Quoted passage:
--------------------------------
Accounting, Filing and Auditing Requirements

 

The tax assessment period is the calendar year. The corporate taxes in Turkey are assessed on an annual basis, but the advance payment is required in quarterly installments (in May, August, December and February).

A final tax return generally must be filed by 25 March of the following year. Fines are imposed for unauthorized late payments.

 

Employers are responsible for the withholding tax on remuneration paid to their employees. The tax must be withheld on a monthly basis for all employees.

 

Companies exceeding the following limits of at least two criteria among three criteria in two successive fiscal periods shall be subject to independent audit.

 

Total Assets              : min. TRY 150 million

Net Sales                  : min. TRY 200 million

Employee number   : min. 500

 

Corporate Income Tax

 

The net income of corporations generated from their commercial activities in Turkey is subject to corporate income tax at a rate of 20%. I should be noed that the incentive programs in Turkey may provide reduced corporate tax rates for the income from certain investments in certain sectors.

 

The Corporate tax in Turkey is assessed on an annual basis, but advance payment is required in quarterly installments.
--------------------------------
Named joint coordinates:
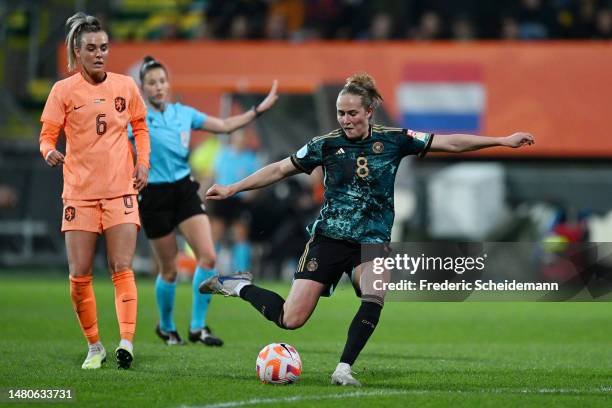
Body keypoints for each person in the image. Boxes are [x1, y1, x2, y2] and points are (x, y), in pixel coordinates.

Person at [201, 73, 535, 385]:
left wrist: (501, 140)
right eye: (340, 113)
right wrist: (233, 188)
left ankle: (343, 368)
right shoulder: (325, 145)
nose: (345, 120)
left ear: (369, 111)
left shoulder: (395, 139)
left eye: (351, 113)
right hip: (329, 238)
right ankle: (239, 285)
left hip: (372, 240)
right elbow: (278, 169)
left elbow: (450, 143)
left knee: (375, 293)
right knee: (291, 319)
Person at [134, 56, 278, 346]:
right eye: (152, 82)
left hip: (184, 190)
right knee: (169, 269)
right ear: (143, 88)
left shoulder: (183, 113)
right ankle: (166, 325)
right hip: (153, 195)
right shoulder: (136, 120)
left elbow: (225, 125)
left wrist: (258, 109)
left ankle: (198, 326)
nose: (159, 87)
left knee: (208, 256)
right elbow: (112, 146)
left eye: (162, 81)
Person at [39, 12, 150, 370]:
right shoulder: (63, 91)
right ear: (77, 50)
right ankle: (94, 345)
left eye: (103, 47)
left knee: (122, 267)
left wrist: (143, 163)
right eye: (91, 48)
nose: (99, 54)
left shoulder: (125, 87)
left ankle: (127, 342)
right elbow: (46, 136)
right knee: (79, 273)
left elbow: (140, 127)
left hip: (120, 191)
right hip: (79, 194)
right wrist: (49, 151)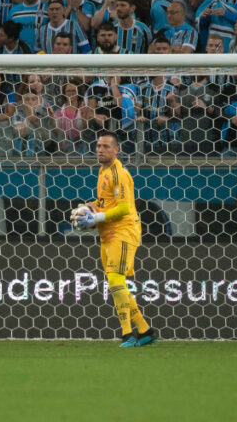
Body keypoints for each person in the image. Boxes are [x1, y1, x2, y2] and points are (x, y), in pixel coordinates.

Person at [72, 131, 156, 347]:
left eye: (106, 146)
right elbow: (106, 203)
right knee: (114, 281)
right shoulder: (103, 171)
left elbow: (124, 207)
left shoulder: (119, 173)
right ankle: (145, 331)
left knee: (116, 280)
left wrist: (96, 217)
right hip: (108, 232)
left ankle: (128, 334)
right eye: (98, 145)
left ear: (116, 149)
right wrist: (90, 207)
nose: (101, 149)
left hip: (123, 230)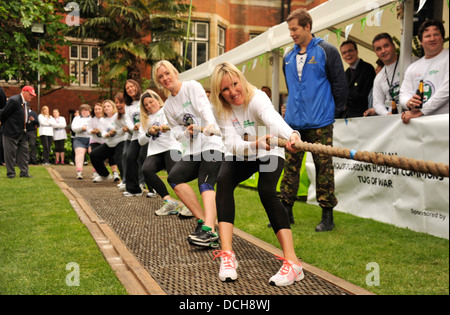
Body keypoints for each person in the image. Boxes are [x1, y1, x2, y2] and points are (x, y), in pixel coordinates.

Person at [210, 62, 303, 286]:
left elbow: (272, 118)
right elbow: (232, 144)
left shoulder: (257, 97)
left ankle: (293, 263)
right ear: (219, 93)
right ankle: (228, 255)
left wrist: (292, 135)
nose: (233, 92)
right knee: (222, 181)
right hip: (244, 151)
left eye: (235, 84)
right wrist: (254, 144)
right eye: (225, 89)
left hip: (271, 150)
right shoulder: (220, 108)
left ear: (241, 79)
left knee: (266, 191)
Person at [283, 8, 347, 232]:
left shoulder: (326, 50)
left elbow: (340, 86)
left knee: (324, 169)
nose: (291, 34)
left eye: (295, 29)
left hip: (320, 123)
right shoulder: (287, 57)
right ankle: (286, 211)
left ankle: (327, 216)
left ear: (307, 26)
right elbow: (291, 87)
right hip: (293, 124)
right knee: (290, 167)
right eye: (289, 30)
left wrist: (332, 113)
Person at [153, 60, 224, 248]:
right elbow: (176, 133)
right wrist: (187, 133)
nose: (165, 78)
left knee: (205, 181)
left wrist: (208, 125)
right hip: (194, 149)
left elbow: (204, 108)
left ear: (175, 72)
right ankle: (204, 222)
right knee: (175, 177)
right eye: (160, 77)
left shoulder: (192, 86)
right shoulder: (168, 106)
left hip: (211, 143)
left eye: (167, 73)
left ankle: (209, 232)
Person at [138, 89, 187, 216]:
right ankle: (169, 202)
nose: (149, 106)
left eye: (151, 102)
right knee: (146, 170)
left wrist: (162, 127)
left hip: (172, 147)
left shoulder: (167, 110)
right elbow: (141, 141)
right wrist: (149, 132)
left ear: (157, 99)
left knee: (174, 176)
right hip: (155, 151)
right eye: (146, 105)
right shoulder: (145, 119)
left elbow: (178, 125)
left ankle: (188, 205)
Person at [400, 20, 449, 124]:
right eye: (427, 36)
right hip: (420, 127)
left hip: (444, 124)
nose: (432, 39)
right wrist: (409, 102)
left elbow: (446, 92)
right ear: (421, 41)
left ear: (442, 38)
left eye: (436, 34)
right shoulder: (413, 67)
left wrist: (422, 110)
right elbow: (403, 94)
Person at [0, 85, 36, 178]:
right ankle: (11, 173)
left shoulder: (26, 103)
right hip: (10, 132)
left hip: (22, 132)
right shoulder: (14, 100)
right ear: (24, 92)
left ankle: (24, 172)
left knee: (24, 153)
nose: (32, 97)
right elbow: (3, 113)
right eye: (31, 95)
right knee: (10, 154)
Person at [122, 79, 148, 197]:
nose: (130, 89)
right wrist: (134, 128)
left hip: (148, 134)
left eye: (132, 86)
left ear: (137, 86)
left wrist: (143, 125)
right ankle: (133, 189)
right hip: (136, 136)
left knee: (144, 159)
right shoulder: (127, 106)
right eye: (128, 88)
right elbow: (128, 121)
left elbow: (151, 113)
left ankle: (151, 188)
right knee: (130, 157)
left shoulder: (144, 98)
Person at [90, 100, 126, 183]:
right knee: (94, 155)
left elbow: (124, 128)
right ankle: (105, 175)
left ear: (113, 107)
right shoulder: (102, 119)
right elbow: (103, 132)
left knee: (119, 159)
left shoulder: (118, 116)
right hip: (109, 144)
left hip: (120, 142)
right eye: (104, 107)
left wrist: (115, 131)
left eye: (108, 106)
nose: (106, 108)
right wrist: (107, 134)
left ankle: (125, 181)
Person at [368, 33, 402, 116]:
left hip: (414, 115)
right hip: (392, 119)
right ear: (375, 53)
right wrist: (387, 114)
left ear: (393, 46)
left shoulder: (410, 62)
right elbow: (377, 103)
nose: (383, 51)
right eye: (378, 49)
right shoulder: (379, 77)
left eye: (386, 46)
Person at [340, 40, 376, 118]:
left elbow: (366, 95)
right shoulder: (346, 73)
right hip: (348, 117)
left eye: (350, 50)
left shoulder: (367, 68)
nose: (348, 54)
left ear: (357, 51)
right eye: (344, 53)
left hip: (363, 115)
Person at [71, 104, 92, 179]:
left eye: (86, 110)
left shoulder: (93, 118)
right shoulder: (76, 118)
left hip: (91, 138)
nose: (85, 111)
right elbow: (74, 128)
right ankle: (79, 172)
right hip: (79, 138)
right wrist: (81, 128)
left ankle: (96, 172)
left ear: (90, 111)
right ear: (80, 111)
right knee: (79, 153)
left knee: (93, 153)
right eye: (83, 110)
--------------------------------
Set of tasks:
**A)** Translate this sentence from the passage on Turkish tax requirements into Spanish: "Employers are responsible for the withholding tax on remuneration paid to their employees."
**B)** Please duplicate the passage on Turkish tax requirements word for word, starting at "The net income" and ending at "in certain sectors.".
The entries have no connection to the passage on Turkish tax requirements.

Results for each task:
**A)** Los empleadores son responsables de la retención del impuesto sobre la remuneración pagada a sus empleados.

**B)**
The net income of corporations generated from their commercial activities in Turkey is subject to corporate income tax at a rate of 20%. I should be noed that the incentive programs in Turkey may provide reduced corporate tax rates for the income from certain investments in certain sectors.